**BRIEF:** Report the number of lines in the rows below that contain the string "style", treating uppercase and lowercase as distinct. Give only the number.

**DATA PROVIDED:**
※ ※ ※
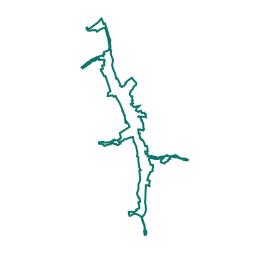 Balan, Harghita, Romania (orthographic projection), rotated 195°
{"feature_id": "2599482B6539282890609", "entity_name": "Balan", "entity_type": "district", "adm_level": 2, "iso_a3": "ROU", "parent_name": "Romania", "parent_adm1": "Harghita", "projection": "orthographic", "projection_center": [25.807, 46.657], "detail": "fine", "context": "isolated", "style": "outline", "palette": "teal", "viewbox_px": 256, "rotation_deg": 195, "n_neighbors": 0, "source": "geoboundaries", "source_scale": "gbopen_adm2", "svg_char_len": 5858}
<svg xmlns="http://www.w3.org/2000/svg" viewBox="0 0 256 256"><g transform="rotate(195 128 128)"><path d="M85.1,33.0L85.8,32.5L85.0,30.9L84.5,29.5L84.1,29.1L83.0,29.9L83.3,30.5L83.4,30.9L83.2,31.2L83.3,31.6L83.1,32.0L83.4,32.6L83.7,32.7L84.2,33.5L84.4,33.3L85.0,34.3L85.8,35.3L86.2,36.1L86.4,37.1L86.8,38.4L88.1,39.6L89.1,41.6L91.2,44.6L91.1,46.1L90.0,48.2L89.4,50.7L89.5,53.8L91.0,58.0L92.4,60.9L92.9,64.0L94.7,71.6L95.1,73.9L95.9,77.2L95.3,77.2L95.3,77.5L93.4,77.9L92.3,77.2L92.1,77.3L92.1,77.6L93.1,78.3L93.1,81.9L93.3,82.8L95.8,82.6L95.8,87.9L95.0,88.9L95.3,90.1L95.0,91.4L94.3,91.6L93.1,92.8L93.6,94.0L93.7,96.9L93.9,97.6L94.3,98.8L95.4,98.4L96.6,98.3L96.9,99.2L97.5,99.6L98.2,100.9L99.0,101.9L100.1,103.9L98.8,104.6L97.5,105.0L96.4,105.1L94.7,105.0L92.3,105.3L89.6,106.6L88.7,106.9L87.5,107.6L86.3,108.4L86.2,107.9L86.6,107.6L86.7,107.2L87.4,105.9L87.7,104.6L87.5,103.5L84.2,103.1L83.4,103.3L83.2,104.3L80.8,106.7L81.2,107.3L79.5,108.8L80.2,109.1L79.7,110.3L78.9,111.2L78.0,111.7L76.1,111.6L73.6,112.1L72.6,112.4L68.8,112.0L66.1,112.5L65.9,111.5L62.6,112.0L62.0,112.3L61.9,112.7L62.4,112.9L63.7,112.9L64.1,113.1L64.1,113.3L64.4,113.3L64.8,113.1L65.4,113.1L67.4,112.7L68.1,112.3L71.5,112.8L73.3,113.7L74.9,114.1L76.1,113.6L78.1,112.3L79.8,111.3L79.9,111.7L82.2,111.0L83.2,111.1L83.3,111.2L83.2,111.7L84.0,111.4L84.7,110.7L85.4,109.4L85.5,109.0L86.9,108.7L87.2,109.5L90.4,107.8L90.2,107.5L92.4,106.6L93.5,106.4L93.6,107.1L94.4,107.0L94.4,107.3L95.9,107.0L97.4,107.0L97.5,106.6L98.0,106.6L98.0,106.9L99.2,106.7L100.5,106.3L101.9,105.8L102.3,107.7L102.6,108.3L103.8,107.7L103.9,107.8L104.4,107.7L105.4,109.8L104.1,110.2L102.9,110.4L102.9,110.7L104.0,113.5L105.0,115.6L105.3,115.7L106.7,114.9L107.6,116.3L108.3,117.7L111.0,120.3L111.6,119.9L111.9,120.3L112.8,120.5L113.5,121.1L113.3,121.5L113.8,121.8L114.0,122.5L114.7,123.6L115.0,124.3L115.2,125.8L116.3,125.3L117.0,127.5L117.8,129.1L116.2,129.8L115.3,129.3L114.4,129.6L112.7,129.5L112.1,131.0L113.0,131.3L113.2,132.6L114.6,136.0L114.4,136.1L115.6,137.5L116.4,138.8L116.6,139.1L117.0,138.7L118.8,141.4L120.3,141.8L120.9,141.7L120.8,142.0L117.5,142.4L114.4,143.3L113.5,143.2L114.1,144.2L114.2,145.5L114.4,145.9L115.5,145.8L116.2,147.0L118.7,146.0L120.0,148.0L120.5,147.5L121.5,147.1L122.3,146.1L123.1,146.5L125.0,146.9L124.9,149.1L124.5,149.9L122.8,151.9L122.6,152.4L127.9,149.7L130.1,151.2L131.1,151.3L131.5,151.8L129.5,153.1L130.7,154.2L131.3,155.0L130.5,155.7L131.4,157.3L132.1,159.7L133.1,159.3L134.7,160.6L135.3,162.0L134.8,163.2L135.2,164.1L134.2,165.4L133.7,166.4L133.3,168.7L132.4,170.5L131.4,171.6L131.4,172.3L131.6,173.6L134.0,175.1L134.8,175.5L137.3,177.5L140.5,173.6L142.2,170.9L141.5,170.3L141.7,169.8L143.0,167.5L143.7,166.9L144.4,166.1L145.6,166.3L146.4,166.6L146.1,166.9L146.6,167.8L151.0,173.1L152.0,172.5L152.6,173.5L154.4,177.0L158.1,181.7L159.3,184.1L159.6,184.7L160.1,189.9L163.0,193.8L164.2,196.1L164.3,198.4L165.7,198.5L165.4,199.5L166.1,202.1L167.4,205.7L167.8,208.3L171.2,212.8L171.7,214.1L172.2,215.0L177.1,222.6L177.5,223.1L177.7,222.9L178.4,222.1L181.9,226.9L182.6,226.1L182.8,225.3L183.6,223.4L184.8,221.6L189.9,215.1L192.2,213.2L192.8,213.5L193.5,214.4L194.1,213.6L192.5,212.1L191.9,211.8L191.5,212.0L190.6,211.9L190.0,212.0L188.6,212.9L187.6,213.2L187.3,213.5L185.8,213.6L184.6,214.3L182.8,213.0L181.0,215.4L178.4,217.7L175.9,218.9L170.2,209.1L167.2,202.3L166.7,200.3L166.7,198.3L171.1,194.8L170.5,193.6L169.8,192.9L170.2,192.5L171.0,192.1L170.5,191.0L171.6,191.1L172.4,190.9L173.1,190.6L175.1,188.8L175.5,189.1L176.9,188.0L176.9,187.9L178.2,186.6L178.3,186.7L179.3,185.8L181.2,184.5L182.2,182.7L183.7,181.2L183.3,180.9L184.1,179.2L184.9,179.7L186.5,177.2L188.5,174.7L187.3,173.9L186.7,174.4L186.1,175.1L184.9,176.7L184.2,177.2L183.2,178.8L181.4,180.5L180.5,182.3L179.2,183.9L179.0,183.7L177.1,184.7L177.2,185.1L175.7,186.5L175.6,186.4L173.6,187.2L173.5,186.3L169.9,187.4L169.3,187.7L168.3,187.8L167.8,185.6L168.3,185.4L167.1,182.4L169.1,181.7L167.6,178.6L169.5,177.5L169.0,176.5L167.8,175.6L165.0,172.4L164.2,171.8L163.3,172.3L157.3,163.5L154.5,159.0L156.3,156.8L155.8,153.6L151.9,155.3L151.4,155.6L149.8,154.4L148.3,155.8L148.2,155.8L146.1,153.1L144.1,151.5L141.7,148.9L137.0,142.7L137.4,142.4L137.2,142.2L136.8,142.4L136.0,141.0L134.7,139.4L134.9,139.3L134.8,139.2L134.6,139.3L134.5,139.1L133.2,136.0L132.3,134.5L132.5,134.3L132.2,133.7L132.2,133.3L132.1,132.8L131.4,132.6L131.1,132.3L130.7,132.9L130.8,133.1L130.6,133.2L130.6,133.4L128.1,131.3L127.5,130.2L126.8,129.6L127.5,128.7L134.6,120.9L133.8,119.4L132.2,116.7L133.4,115.3L133.1,114.7L137.3,112.6L137.7,112.6L138.4,113.2L139.0,112.7L138.5,112.0L139.1,111.6L140.1,110.6L140.4,110.9L141.2,110.0L141.9,109.6L143.0,109.3L143.8,108.8L147.5,107.7L147.9,107.7L148.3,108.2L149.6,107.9L151.6,106.9L152.5,106.6L152.2,105.9L151.7,105.3L149.8,105.8L148.7,105.7L146.8,105.2L146.2,104.5L143.7,106.3L142.1,107.1L138.3,109.7L136.9,108.9L135.5,109.6L134.4,108.6L133.0,109.2L131.7,110.6L133.4,112.1L132.6,112.4L131.5,112.3L131.6,112.6L129.9,114.0L129.1,115.6L128.9,115.8L128.5,116.1L128.4,115.9L127.3,116.6L126.1,117.5L123.1,119.6L122.1,119.9L121.3,120.6L120.7,120.5L120.6,119.9L119.0,116.7L118.9,116.1L118.5,116.2L115.6,112.6L114.9,111.5L112.2,105.8L112.1,102.9L110.5,102.7L109.9,100.0L107.3,93.6L106.3,92.0L105.7,91.2L104.8,90.6L106.0,89.7L103.1,82.3L102.9,80.8L102.9,79.3L103.3,76.6L103.1,75.3L102.2,72.4L102.1,71.2L102.3,68.4L102.5,67.2L101.8,66.1L99.5,63.2L99.0,63.5L97.2,60.2L97.4,59.6L97.9,59.8L98.2,59.7L98.4,59.2L98.2,58.3L98.5,58.3L97.6,56.7L96.3,54.0L96.4,53.5L96.8,53.0L97.5,52.7L98.9,51.3L98.3,50.7L100.1,48.5L102.2,48.1L103.9,47.7L105.4,47.1L105.2,46.8L105.2,46.5L104.8,46.2L105.1,45.5L105.1,45.3L103.8,43.6L102.5,44.1L102.1,44.5L101.3,45.7L100.0,46.8L98.0,47.0L95.4,46.8L93.8,46.3L91.7,45.5L90.9,43.5L88.4,39.7L87.3,38.6L86.7,37.4L85.7,34.5L85.6,33.9L85.1,33.0Z" fill="none" stroke="#0f766e" stroke-width="2"/></g></svg>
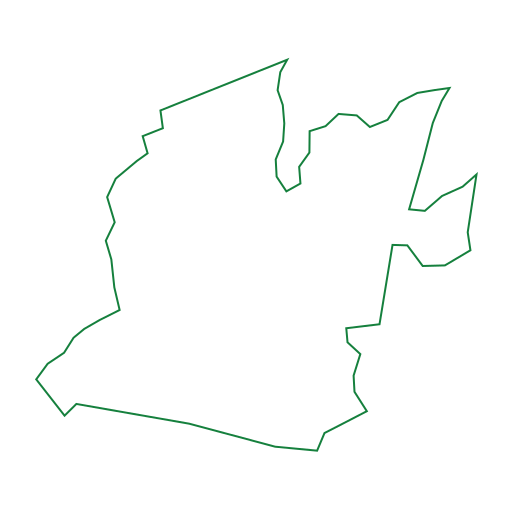 the district of Harmonia, Rio Grande do Sul, Brazil, rotated 269°
{"feature_id": "56859067B90836934538092", "entity_name": "Harmonia", "entity_type": "district", "adm_level": 2, "iso_a3": "BRA", "parent_name": "Brazil", "parent_adm1": "Rio Grande do Sul", "projection": "robinson", "projection_center": [-51.418, -29.546], "detail": "fine", "context": "isolated", "style": "outline", "palette": "green", "viewbox_px": 512, "rotation_deg": 269, "n_neighbors": 0, "source": "geoboundaries", "source_scale": "gbopen_adm2", "svg_char_len": 979}
<svg xmlns="http://www.w3.org/2000/svg" viewBox="0 0 512 512"><g transform="rotate(269 256 256)"><path d="M377.8,144.8L360.6,149.4L353.0,138.4L335.8,117.1L317.5,108.2L292.2,115.3L273.9,106.1L255.1,111.3L227.1,113.8L204.4,118.7L194.8,98.7L186.1,83.0L177.5,72.2L162.6,62.4L151.9,45.8L136.5,34.1L99.7,61.8L111.2,73.8L89.5,186.3L65.0,271.8L60.3,313.7L77.8,321.4L86.4,338.9L98.9,364.1L118.5,352.1L134.7,351.5L156.1,358.6L168.1,346.0L182.2,345.0L185.6,378.3L264.7,392.7L264.0,407.5L243.1,422.5L243.3,444.7L258.0,470.5L276.0,468.1L333.7,477.9L321.7,463.8L312.8,443.1L298.2,425.6L300.0,409.9L349.1,425.0L385.9,435.1L407.8,444.4L420.6,452.4L418.8,437.6L416.2,420.1L407.3,401.9L389.8,389.9L383.0,372.1L394.8,359.2L396.6,341.0L384.6,327.8L379.9,311.8L358.5,311.2L344.4,300.7L327.7,301.7L320.1,287.5L335.0,278.0L352.2,277.4L370.0,285.1L388.0,286.6L406.5,285.4L421.4,280.5L439.4,283.5L451.7,290.6L403.2,163.0L385.4,165.1L377.8,144.8Z" fill="none" stroke="#15803d" stroke-width="2"/></g></svg>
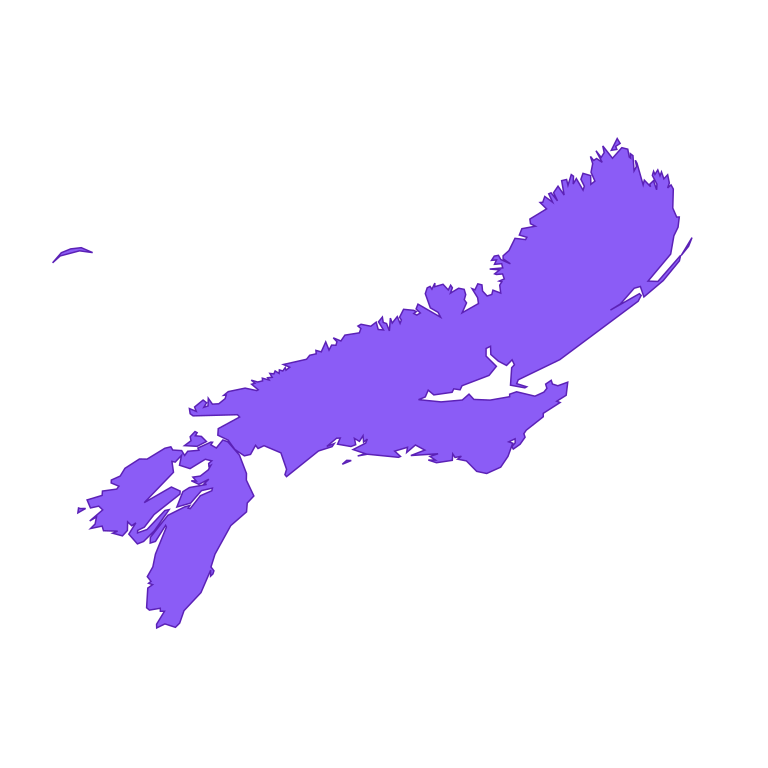 the Province of Nova Scotia, rotated 175°
{"feature_id": "CAN-685", "entity_name": "Nova Scotia", "entity_type": "Province", "adm_level": 1, "iso_a3": "CAN", "parent_name": "Canada", "parent_adm1": "", "projection": "equal_earth", "projection_center": [-62.958, 45.228], "detail": "fine", "context": "isolated", "style": "filled", "palette": "violet", "viewbox_px": 768, "rotation_deg": 175, "n_neighbors": 0, "source": "natural_earth", "source_scale": "10m", "svg_char_len": 6150}
<svg xmlns="http://www.w3.org/2000/svg" viewBox="0 0 768 768"><g transform="rotate(175 384 384)"><path d="M275.0,291.0L289.5,285.9L299.3,288.9L308.6,300.2L317.2,302.7L313.2,305.3L319.6,304.6L321.6,308.3L322.6,302.0L338.6,301.0L346.5,304.4L339.4,303.7L344.6,307.9L336.2,309.8L363.5,310.4L349.1,314.6L358.0,320.5L367.4,313.8L366.1,318.9L379.2,316.2L373.9,310.4L375.9,309.7L406.7,315.5L416.5,314.6L408.7,316.2L420.5,321.4L407.4,326.7L405.4,330.6L409.4,327.9L409.4,334.3L413.5,329.0L418.2,332.4L417.5,326.0L422.4,324.6L435.5,328.1L432.3,334.0L436.0,334.1L446.4,326.8L438.8,329.0L441.2,326.1L455.1,323.0L489.2,300.2L490.6,302.3L488.5,307.5L492.7,324.4L508.9,333.0L515.1,330.7L517.3,334.1L523.1,325.5L529.4,324.6L538.3,331.8L544.2,341.7L554.0,347.5L553.0,354.0L530.7,363.7L532.7,366.2L577.0,368.9L579.7,371.3L580.0,376.5L573.4,373.1L574.7,377.6L565.6,383.8L562.4,380.8L565.5,376.5L561.2,377.5L560.3,385.1L556.7,378.9L550.3,378.7L543.5,383.3L542.2,386.7L544.6,386.7L539.8,390.0L522.7,392.0L511.3,388.5L509.8,389.2L515.9,395.3L512.5,396.0L515.9,399.4L509.7,397.0L504.7,397.7L504.7,400.4L498.1,398.0L499.4,400.4L494.8,400.4L496.8,404.5L492.8,403.7L491.3,406.5L487.6,403.7L487.0,407.2L483.7,405.8L481.0,408.9L480.4,406.3L476.5,408.9L482.5,412.2L459.0,415.4L455.5,419.1L448.9,420.0L448.9,423.4L443.7,421.5L438.4,431.0L435.8,422.6L432.8,427.3L428.5,426.8L427.2,430.2L430.5,434.4L423.2,430.6L418.7,436.1L404.1,437.1L402.2,441.3L404.9,444.0L401.7,445.5L392.1,442.7L386.4,446.3L385.0,438.8L379.8,437.9L384.1,446.4L379.8,450.8L379.4,445.4L376.2,444.0L374.0,436.4L371.9,449.1L370.5,444.0L364.9,450.0L362.7,443.0L361.1,446.3L362.7,449.1L358.0,456.7L348.0,454.8L345.5,453.3L348.2,451.6L345.3,449.8L341.6,451.6L345.5,456.0L343.2,460.6L321.8,445.6L323.9,450.7L331.2,455.8L335.0,470.4L332.6,476.0L329.6,477.2L328.0,474.3L324.5,480.1L325.0,476.5L316.5,478.2L311.8,472.1L309.0,476.6L307.5,473.9L309.9,468.7L301.3,472.9L295.9,471.3L294.8,465.9L296.7,461.0L294.7,457.6L300.0,448.1L282.9,455.9L283.2,461.8L288.0,471.3L285.2,469.9L281.8,475.6L277.8,474.2L277.7,468.0L273.6,462.7L268.8,463.8L267.3,468.0L259.8,464.4L260.1,472.4L257.7,475.6L260.3,476.5L255.0,478.2L256.3,483.3L262.5,483.3L264.2,484.1L258.9,487.6L268.7,489.3L255.6,489.3L256.3,493.6L263.5,493.6L261.1,497.8L266.1,497.8L263.0,501.8L258.8,502.2L256.8,497.8L247.6,492.7L254.4,498.3L254.2,501.3L247.9,506.0L240.8,517.7L230.4,515.5L228.9,517.7L236.2,520.6L233.1,526.7L219.5,528.0L224.1,530.9L224.3,535.6L206.8,544.3L212.7,551.2L210.0,551.2L207.5,556.8L200.2,550.4L203.3,559.1L200.9,559.9L195.2,551.3L198.4,559.8L193.4,565.9L188.1,556.5L189.3,571.1L184.3,571.8L183.4,565.9L179.2,576.3L177.1,574.5L178.1,566.7L174.5,571.9L168.8,559.8L167.2,563.6L170.0,570.8L167.4,576.5L160.0,573.6L160.5,564.9L156.2,567.7L159.3,576.9L156.9,585.3L158.5,592.7L155.6,588.4L152.6,590.1L147.3,585.8L152.5,597.9L147.9,590.8L144.5,595.3L145.3,602.1L136.7,589.0L126.5,598.7L120.7,596.7L119.9,588.7L118.6,587.5L118.4,591.9L116.1,589.8L116.3,574.5L113.5,578.8L114.1,585.0L112.7,581.8L108.5,559.8L106.9,564.4L101.2,557.3L101.9,559.8L97.8,563.1L95.5,553.7L94.7,559.3L98.5,568.4L96.9,572.4L95.8,569.2L92.6,573.4L90.9,567.3L89.1,571.1L87.3,564.0L83.2,567.7L82.2,559.3L84.4,554.6L80.7,557.3L78.8,553.0L81.0,534.1L77.9,524.8L75.3,524.6L77.4,514.6L82.3,506.4L87.1,488.4L112.0,463.5L102.2,462.3L77.3,486.3L79.0,480.9L96.8,462.7L117.5,448.1L120.1,458.8L126.4,457.6L141.6,443.1L152.0,437.9L121.7,451.7L120.1,449.8L123.6,444.3L206.8,392.9L249.9,376.5L251.8,372.8L242.1,368.8L244.0,367.9L258.1,371.8L255.4,389.1L252.4,391.8L254.3,396.9L260.3,391.8L268.1,396.8L275.0,404.1L274.6,412.3L279.2,410.5L279.9,402.9L270.5,391.8L278.6,383.4L306.4,375.5L308.7,371.6L314.9,373.1L316.9,369.8L335.3,368.8L340.5,374.0L344.0,367.5L351.0,365.4L328.7,361.2L307.4,361.2L300.2,366.5L295.8,360.8L279.7,358.7L259.9,360.4L259.7,362.9L252.6,364.7L234.7,358.7L225.4,362.0L222.1,365.5L223.0,369.8L217.1,373.1L216.2,369.3L211.0,367.1L200.8,369.8L203.5,356.9L213.4,351.8L210.2,350.2L227.9,340.9L228.2,337.5L246.3,325.6L249.0,322.3L248.1,318.7L253.7,312.1L260.9,307.9L262.0,310.5L258.4,314.0L258.2,318.0L264.8,315.5L260.9,313.8L266.8,301.1L275.0,291.0ZM664.0,312.1L654.8,315.3L649.4,322.6L634.2,330.6L626.6,329.8L607.9,339.1L601.8,340.0L600.2,336.6L591.4,335.3L588.8,330.2L585.4,334.1L574.2,334.1L575.0,336.4L561.6,341.2L559.9,340.9L561.8,338.5L556.6,334.9L549.4,342.3L544.6,340.0L534.2,325.7L528.8,306.8L529.5,300.2L523.4,283.8L530.6,277.4L532.1,268.6L549.0,256.3L567.2,229.2L572.3,216.8L569.7,212.7L571.0,209.7L573.5,207.7L572.9,213.7L584.5,192.2L603.0,175.6L608.4,163.6L613.0,159.8L623.2,164.1L631.7,160.8L631.5,164.5L622.5,176.7L626.6,177.1L626.4,180.1L637.4,179.2L640.0,181.8L637.1,201.3L632.0,204.3L635.9,206.0L633.3,207.7L636.6,212.7L630.2,222.0L626.5,234.5L613.2,260.5L613.9,262.2L625.4,247.1L630.8,245.9L630.1,251.6L610.8,272.0L593.4,278.9L588.0,279.9L590.0,277.4L587.9,276.7L576.7,288.7L564.8,292.7L564.0,295.2L575.1,293.7L587.0,282.2L601.1,279.5L593.7,294.3L586.9,297.8L569.4,299.4L572.0,300.2L566.8,304.4L577.2,300.2L584.4,304.4L579.5,303.7L582.5,307.9L575.0,308.3L566.5,313.8L563.6,318.0L565.6,317.1L565.6,320.1L562.3,322.5L568.6,324.6L584.6,316.6L594.8,320.9L591.9,330.6L598.8,324.4L602.0,325.4L601.4,314.4L633.2,286.7L604.8,299.9L596.4,295.1L596.9,292.1L624.4,274.0L635.2,262.3L642.2,259.6L642.5,257.2L632.7,259.7L613.3,277.1L609.0,277.6L625.6,257.8L637.2,248.1L643.6,246.2L651.3,256.7L643.3,267.3L647.7,264.8L651.4,269.0L652.4,260.4L657.8,255.5L667.3,259.0L662.2,260.6L676.2,262.3L677.2,267.0L688.9,265.6L684.0,269.7L682.0,276.6L689.1,273.2L675.2,283.1L678.8,287.2L687.2,286.1L689.9,294.4L674.5,297.6L673.8,301.9L659.4,302.6L657.0,305.3L664.4,309.2L664.0,312.1ZM575.6,338.2L588.1,340.0L581.2,344.3L581.7,348.4L576.4,353.1L574.4,351.8L576.5,348.9L570.5,347.7L565.9,342.2L575.6,338.2ZM695.4,539.8L703.6,533.6L694.0,542.9L684.4,545.9L673.7,546.2L662.8,540.3L675.7,543.2L695.4,539.8ZM132.5,600.5L131.6,597.4L137.2,597.0L130.3,608.2L127.8,603.1L132.5,600.5ZM68.6,494.6L76.7,486.2L64.4,503.0L68.6,494.6ZM699.1,287.1L697.4,286.4L692.1,286.0L700.2,282.3L699.1,287.1ZM423.3,310.6L432.5,307.7L427.8,311.2L423.3,310.6Z" fill="#8b5cf6" stroke="#5b21b6" stroke-width="1.5"/></g></svg>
※ ※ ※
**FULL ANSWER:** 3